Interestingly enough, I never met them again until well over 20 years later when I was speaking at a pastors conference in South Dakota. But at the time, in 1980, we were “ships passing in the night,” and their words were so confirming.


Scripture has many examples of “ships passing in the night,” episodes in the life of Jesus. Let’s look at one – Simon of Cyrene, who was compelled to carry the cross of Jesus.

Willian Bradley, in his commentary, writes about this when he states, “Into the city, from one of the surrounding villages, there had come a man from far off Cyrene in North Africa, called Simon. It may be that for years he had scraped and saved to attend this one Passover–and now this terrible indignity and shame fell upon him; for he was compelled to carry the Cross of Jesus. When Mark tells the story, he identifies Simon as ‘the father of Alexander and Rufus’ (Mark 15:21). Such an identification can only mean that Alexander and Rufus were well known in the Church. And it must be that on that terrible day Jesus laid hold on Simon’s heart. That which to Simon had seemed his day of shame became his day of glory” (

A “ships passing in the night” kind of experience. The unexpected happened and it seems probable it changed his life forever.

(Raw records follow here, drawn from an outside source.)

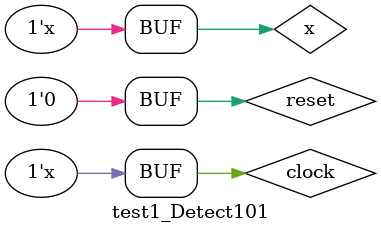
<source format=v>
`timescale 1ns / 100ps

module test1_Detect101( );
  reg x,reset,clock;//´ý²âÄ£¿éÊäÈë¶Ë¿Ú±äÁ¿
  wire z;           //´ý²âÄ£¿éÊä³ö¶Ë¿Ú±äÁ¿
  //ÊµÀý»¯
  Detect101 MUT(x, reset, clock, z);
  //³õÊ¼»¯
  initial begin
    x = 1'b0;
    reset = 1'b1;
    clock = 1'b0;
  end
  //¼¤ÀøÐÅºÅ
  initial
    #24 reset = 1'b0;     //24nsºóreset=0

  always #5 clock = ~clock;//Ê±ÖÓÖÜÆÚ10ns
  always #7 x = ~x;       //x±ä»¯ÖÜÆÚ14ns
endmodule

</source>
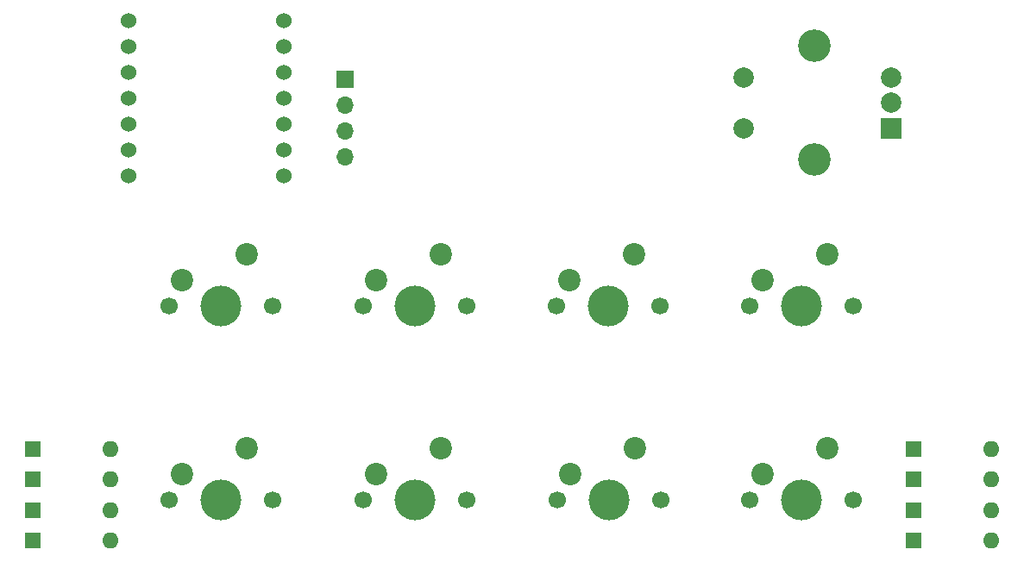
<source format=gbr>
%TF.GenerationSoftware,KiCad,Pcbnew,8.0.6*%
%TF.CreationDate,2024-10-26T22:47:32+05:30*%
%TF.ProjectId,Macropad,4d616372-6f70-4616-942e-6b696361645f,rev?*%
%TF.SameCoordinates,Original*%
%TF.FileFunction,Soldermask,Bot*%
%TF.FilePolarity,Negative*%
%FSLAX46Y46*%
G04 Gerber Fmt 4.6, Leading zero omitted, Abs format (unit mm)*
G04 Created by KiCad (PCBNEW 8.0.6) date 2024-10-26 22:47:32*
%MOMM*%
%LPD*%
G01*
G04 APERTURE LIST*
%ADD10C,1.700000*%
%ADD11C,4.000000*%
%ADD12C,2.200000*%
%ADD13R,1.600000X1.600000*%
%ADD14O,1.600000X1.600000*%
%ADD15R,2.000000X2.000000*%
%ADD16C,2.000000*%
%ADD17C,3.200000*%
%ADD18C,1.524000*%
%ADD19R,1.700000X1.700000*%
%ADD20O,1.700000X1.700000*%
G04 APERTURE END LIST*
D10*
%TO.C,SW3*%
X120920000Y-115000000D03*
D11*
X126000000Y-115000000D03*
D10*
X131080000Y-115000000D03*
D12*
X128540000Y-109920000D03*
X122190000Y-112460000D03*
%TD*%
D13*
%TO.C,D8*%
X69500000Y-138000000D03*
D14*
X77120000Y-138000000D03*
%TD*%
D15*
%TO.C,SW9*%
X153750000Y-97500000D03*
D16*
X153750000Y-92500000D03*
X153750000Y-95000000D03*
D17*
X146250000Y-100600000D03*
X146250000Y-89400000D03*
D16*
X139250000Y-92500000D03*
X139250000Y-97500000D03*
%TD*%
D10*
%TO.C,SW8*%
X139920000Y-134000000D03*
D11*
X145000000Y-134000000D03*
D10*
X150080000Y-134000000D03*
D12*
X147540000Y-128920000D03*
X141190000Y-131460000D03*
%TD*%
D13*
%TO.C,D4*%
X156000000Y-138000000D03*
D14*
X163620000Y-138000000D03*
%TD*%
D10*
%TO.C,SW4*%
X139920000Y-115000000D03*
D11*
X145000000Y-115000000D03*
D10*
X150080000Y-115000000D03*
D12*
X147540000Y-109920000D03*
X141190000Y-112460000D03*
%TD*%
D18*
%TO.C,U1*%
X78880000Y-86960000D03*
X78880000Y-89500000D03*
X78880000Y-92040000D03*
X78880000Y-94580000D03*
X78880000Y-97120000D03*
X78880000Y-99660000D03*
X78880000Y-102200000D03*
X94120000Y-102200000D03*
X94120000Y-99660000D03*
X94120000Y-97120000D03*
X94120000Y-94580000D03*
X94120000Y-92040000D03*
X94120000Y-89500000D03*
X94120000Y-86960000D03*
%TD*%
D10*
%TO.C,SW6*%
X101920000Y-134000000D03*
D11*
X107000000Y-134000000D03*
D10*
X112080000Y-134000000D03*
D12*
X109540000Y-128920000D03*
X103190000Y-131460000D03*
%TD*%
D13*
%TO.C,D1*%
X156000000Y-129000000D03*
D14*
X163620000Y-129000000D03*
%TD*%
D13*
%TO.C,D7*%
X69500000Y-135000000D03*
D14*
X77120000Y-135000000D03*
%TD*%
D19*
%TO.C,J1*%
X100150000Y-92700000D03*
D20*
X100150000Y-95240000D03*
X100150000Y-97780000D03*
X100150000Y-100320000D03*
%TD*%
D10*
%TO.C,SW2*%
X101920000Y-115000000D03*
D11*
X107000000Y-115000000D03*
D10*
X112080000Y-115000000D03*
D12*
X109540000Y-109920000D03*
X103190000Y-112460000D03*
%TD*%
D10*
%TO.C,SW1*%
X82920000Y-115000000D03*
D11*
X88000000Y-115000000D03*
D10*
X93080000Y-115000000D03*
D12*
X90540000Y-109920000D03*
X84190000Y-112460000D03*
%TD*%
D13*
%TO.C,D2*%
X156000000Y-132000000D03*
D14*
X163620000Y-132000000D03*
%TD*%
D13*
%TO.C,D3*%
X156000000Y-135000000D03*
D14*
X163620000Y-135000000D03*
%TD*%
D10*
%TO.C,SW5*%
X82920000Y-134000000D03*
D11*
X88000000Y-134000000D03*
D10*
X93080000Y-134000000D03*
D12*
X90540000Y-128920000D03*
X84190000Y-131460000D03*
%TD*%
D13*
%TO.C,D6*%
X69500000Y-132000000D03*
D14*
X77120000Y-132000000D03*
%TD*%
D13*
%TO.C,D5*%
X69500000Y-129000000D03*
D14*
X77120000Y-129000000D03*
%TD*%
D10*
%TO.C,SW7*%
X121000000Y-134000000D03*
D11*
X126080000Y-134000000D03*
D10*
X131160000Y-134000000D03*
D12*
X128620000Y-128920000D03*
X122270000Y-131460000D03*
%TD*%
M02*

</source>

Let me give you something to do. Why don’t you stop for a moment, or two, and let the Holy Spirit take you back and remind you of the ships in your life that have passed in the night. Let Him remind you of the people who made a significant impact on your life at that time. It may have been very brief and may not have had anything more to do with them across the years, but your time with them impacted your life.

Then turn it into prayer and give thanks to God for those people who were “ships passing in the night.’